Boehner Talks Budget, Says Cuts Need to be in the Trillions

The debate over how to deal with the growing national deficit and debt is all the rage in the United States Congress as of late.

It took nearly half of fiscal year 2011 to figure out how to set up the budget for fiscal year 2011. The fight over how to plan things out for fiscal year 2012 is more than likely going to be even more difficult and complicated, as Republicans and Democrats want to move things in two completely different directions.

Right now, members of Congress are looking to negotiate about how to go about fixing the debt situation.

Not surprisingly, the Speaker of the House of Representatives, Republican John Boehner, has made it completely clear that he will stand his ground on the cuts he feels are necessary and does not plan on compromising his beliefs one bit.

Boehner is making it perfectly clear that the size of the budget cuts must be notably larger than the increase of the debt ceiling.

He said, “Without significant spending cuts and the way we spend Americans’ money, there will be no debt limit increase. And the cuts should be greater than the accompanying increase in debt authority the President (Obama) is given.” Boehner made the statement in New York at the Economic Club.

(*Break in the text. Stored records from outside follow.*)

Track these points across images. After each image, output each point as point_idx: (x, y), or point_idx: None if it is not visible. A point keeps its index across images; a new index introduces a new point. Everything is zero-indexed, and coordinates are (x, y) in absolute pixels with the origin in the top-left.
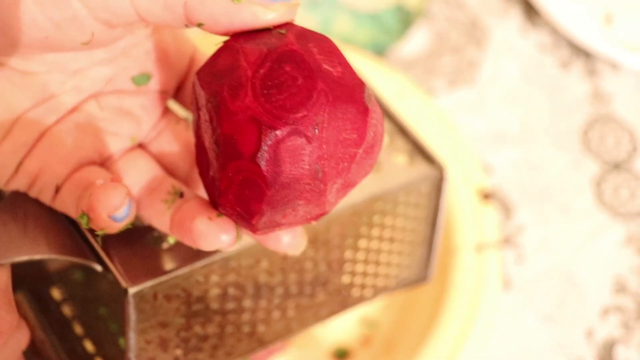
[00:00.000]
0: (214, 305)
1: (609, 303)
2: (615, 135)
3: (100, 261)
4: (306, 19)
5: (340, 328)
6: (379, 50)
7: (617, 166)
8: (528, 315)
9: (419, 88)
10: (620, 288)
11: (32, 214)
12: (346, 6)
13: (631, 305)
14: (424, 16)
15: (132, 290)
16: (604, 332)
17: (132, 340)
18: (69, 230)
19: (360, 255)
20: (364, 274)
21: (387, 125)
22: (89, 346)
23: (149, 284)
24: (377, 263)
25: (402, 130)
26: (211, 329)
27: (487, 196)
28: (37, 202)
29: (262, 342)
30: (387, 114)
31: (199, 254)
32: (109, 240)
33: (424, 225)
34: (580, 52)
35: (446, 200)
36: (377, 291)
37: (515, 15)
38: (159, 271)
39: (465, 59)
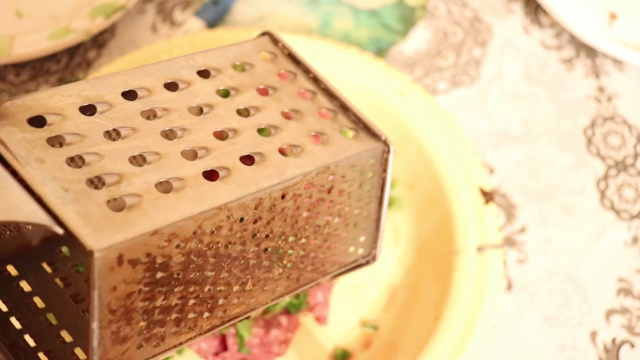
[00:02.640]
0: (177, 275)
1: (614, 304)
2: (619, 134)
3: (60, 224)
4: (306, 17)
5: (341, 329)
6: (380, 48)
7: (621, 166)
8: (531, 317)
9: (420, 87)
10: (625, 289)
11: None
12: (346, 2)
13: (636, 307)
14: (425, 12)
15: (98, 252)
16: (609, 334)
17: (96, 309)
18: (21, 193)
19: (313, 229)
20: (317, 249)
21: (329, 104)
22: (29, 340)
23: (114, 244)
24: (329, 239)
25: (344, 108)
26: (174, 301)
27: (489, 196)
28: None
29: (222, 319)
30: (328, 93)
31: (161, 216)
32: (65, 206)
33: (371, 201)
34: (584, 50)
35: (391, 175)
36: (329, 269)
37: (518, 13)
38: (122, 233)
39: (467, 57)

The House Speaker went on to say that the cuts being made could not simply be in the billions of dollars, but that for true progress to be made the cuts need to be in the trillions of dollars.

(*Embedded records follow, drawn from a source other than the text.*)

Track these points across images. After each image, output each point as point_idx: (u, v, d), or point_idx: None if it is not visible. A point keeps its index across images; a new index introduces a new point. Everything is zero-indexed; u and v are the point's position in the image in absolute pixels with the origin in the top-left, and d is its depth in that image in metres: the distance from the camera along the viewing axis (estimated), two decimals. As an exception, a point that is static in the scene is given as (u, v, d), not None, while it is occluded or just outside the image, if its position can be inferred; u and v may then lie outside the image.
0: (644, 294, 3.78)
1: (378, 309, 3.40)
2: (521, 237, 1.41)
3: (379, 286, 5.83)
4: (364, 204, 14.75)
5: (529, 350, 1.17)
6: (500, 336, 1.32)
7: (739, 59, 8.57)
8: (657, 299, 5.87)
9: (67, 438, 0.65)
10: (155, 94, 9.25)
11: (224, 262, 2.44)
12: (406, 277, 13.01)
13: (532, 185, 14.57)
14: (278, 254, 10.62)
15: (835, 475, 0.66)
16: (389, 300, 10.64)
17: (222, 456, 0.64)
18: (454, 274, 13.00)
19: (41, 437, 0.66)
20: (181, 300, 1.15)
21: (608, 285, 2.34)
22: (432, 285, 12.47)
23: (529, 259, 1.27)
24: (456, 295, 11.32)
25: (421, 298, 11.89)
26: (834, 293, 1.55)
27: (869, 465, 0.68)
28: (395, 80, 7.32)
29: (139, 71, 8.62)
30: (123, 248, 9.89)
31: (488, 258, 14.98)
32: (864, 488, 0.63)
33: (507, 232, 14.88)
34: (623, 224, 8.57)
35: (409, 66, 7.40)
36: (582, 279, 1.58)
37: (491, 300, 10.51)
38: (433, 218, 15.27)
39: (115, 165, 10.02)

Boehner said, “They should be actual cuts and real reforms to these programs, not broad deficit or debt targets that punt the tough questions to the future. And with the exception of tax hikes, which in my opinion will destroy jobs, everything in on the table.”

John Boehner did not say exactly how much he was hoping to cut, but many are expecting the cuts to be close to two trillion dollars in total.

While Boehner’s words are inspiring and make it seem like reducing the debt and deficit is doable and easy, the cost he is speaking of is dangerously high.

Can we really afford to cut and reform the programs and change the way we run things on so many different levels as a country so much and still live comfortable lives?

Sure we can restore the economy in terms of international standing and debt, but at what cost would it be to the average American citizen?